Problem to work on - All that is wanted is how many lines in the records below include the string "size".

Exercise data -
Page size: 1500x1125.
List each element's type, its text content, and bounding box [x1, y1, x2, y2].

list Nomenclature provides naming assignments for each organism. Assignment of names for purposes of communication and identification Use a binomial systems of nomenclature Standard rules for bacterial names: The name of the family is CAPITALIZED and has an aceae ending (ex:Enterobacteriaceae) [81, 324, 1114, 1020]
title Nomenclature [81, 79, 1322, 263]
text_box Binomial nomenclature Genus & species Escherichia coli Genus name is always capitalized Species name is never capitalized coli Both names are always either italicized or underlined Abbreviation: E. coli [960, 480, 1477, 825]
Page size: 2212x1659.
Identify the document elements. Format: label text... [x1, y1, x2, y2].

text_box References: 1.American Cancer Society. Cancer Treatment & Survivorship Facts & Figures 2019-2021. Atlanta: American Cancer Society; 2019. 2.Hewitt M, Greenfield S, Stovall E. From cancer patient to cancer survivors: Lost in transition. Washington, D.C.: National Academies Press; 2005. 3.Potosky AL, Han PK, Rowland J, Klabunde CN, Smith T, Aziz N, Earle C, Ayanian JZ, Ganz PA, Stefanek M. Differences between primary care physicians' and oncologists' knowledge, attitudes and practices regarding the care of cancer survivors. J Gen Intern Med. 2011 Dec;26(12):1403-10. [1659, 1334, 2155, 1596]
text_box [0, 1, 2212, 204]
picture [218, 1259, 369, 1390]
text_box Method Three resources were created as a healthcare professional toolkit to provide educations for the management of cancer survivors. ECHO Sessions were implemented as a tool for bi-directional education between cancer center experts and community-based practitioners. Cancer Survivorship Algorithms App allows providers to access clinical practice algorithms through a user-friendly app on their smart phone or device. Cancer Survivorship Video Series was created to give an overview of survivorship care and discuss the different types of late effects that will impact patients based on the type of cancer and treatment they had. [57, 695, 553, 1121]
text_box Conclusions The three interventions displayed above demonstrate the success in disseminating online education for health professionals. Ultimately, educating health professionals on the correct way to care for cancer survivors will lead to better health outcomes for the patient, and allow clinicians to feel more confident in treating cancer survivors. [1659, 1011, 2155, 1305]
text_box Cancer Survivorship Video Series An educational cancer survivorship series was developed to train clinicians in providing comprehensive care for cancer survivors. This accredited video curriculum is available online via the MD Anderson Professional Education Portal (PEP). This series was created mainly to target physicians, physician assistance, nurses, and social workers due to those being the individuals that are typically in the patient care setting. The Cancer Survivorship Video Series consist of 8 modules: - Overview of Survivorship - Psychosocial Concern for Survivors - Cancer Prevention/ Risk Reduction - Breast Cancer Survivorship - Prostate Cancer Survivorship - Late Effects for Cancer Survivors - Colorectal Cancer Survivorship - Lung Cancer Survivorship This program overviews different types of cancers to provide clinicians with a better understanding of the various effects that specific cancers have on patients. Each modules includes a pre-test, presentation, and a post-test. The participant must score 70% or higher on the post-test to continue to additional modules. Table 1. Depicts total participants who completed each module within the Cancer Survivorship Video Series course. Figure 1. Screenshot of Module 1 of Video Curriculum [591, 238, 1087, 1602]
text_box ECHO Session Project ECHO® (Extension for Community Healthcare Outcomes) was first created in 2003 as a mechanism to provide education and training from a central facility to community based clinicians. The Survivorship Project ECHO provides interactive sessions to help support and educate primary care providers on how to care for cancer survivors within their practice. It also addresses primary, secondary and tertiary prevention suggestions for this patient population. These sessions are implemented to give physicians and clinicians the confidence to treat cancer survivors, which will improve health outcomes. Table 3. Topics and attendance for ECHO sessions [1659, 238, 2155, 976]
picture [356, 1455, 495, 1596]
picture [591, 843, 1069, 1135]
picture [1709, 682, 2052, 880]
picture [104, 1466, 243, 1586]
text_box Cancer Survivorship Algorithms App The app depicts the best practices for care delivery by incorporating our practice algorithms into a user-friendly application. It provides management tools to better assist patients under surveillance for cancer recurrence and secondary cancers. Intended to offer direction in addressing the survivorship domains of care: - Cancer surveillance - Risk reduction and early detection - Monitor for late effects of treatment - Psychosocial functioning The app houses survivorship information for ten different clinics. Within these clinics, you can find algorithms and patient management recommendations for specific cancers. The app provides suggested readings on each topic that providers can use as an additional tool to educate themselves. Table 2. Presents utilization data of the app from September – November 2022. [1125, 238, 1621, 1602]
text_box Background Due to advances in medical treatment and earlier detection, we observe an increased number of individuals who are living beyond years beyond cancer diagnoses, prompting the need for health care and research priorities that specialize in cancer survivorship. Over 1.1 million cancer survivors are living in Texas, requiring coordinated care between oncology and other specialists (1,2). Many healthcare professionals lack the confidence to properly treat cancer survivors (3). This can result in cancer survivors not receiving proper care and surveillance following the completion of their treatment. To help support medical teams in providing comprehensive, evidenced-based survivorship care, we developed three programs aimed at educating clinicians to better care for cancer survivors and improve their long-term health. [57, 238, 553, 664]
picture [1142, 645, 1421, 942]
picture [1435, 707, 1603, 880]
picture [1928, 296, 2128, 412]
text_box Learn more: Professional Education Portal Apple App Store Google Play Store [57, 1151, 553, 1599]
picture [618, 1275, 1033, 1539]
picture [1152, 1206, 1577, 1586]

Result of the exercise - 2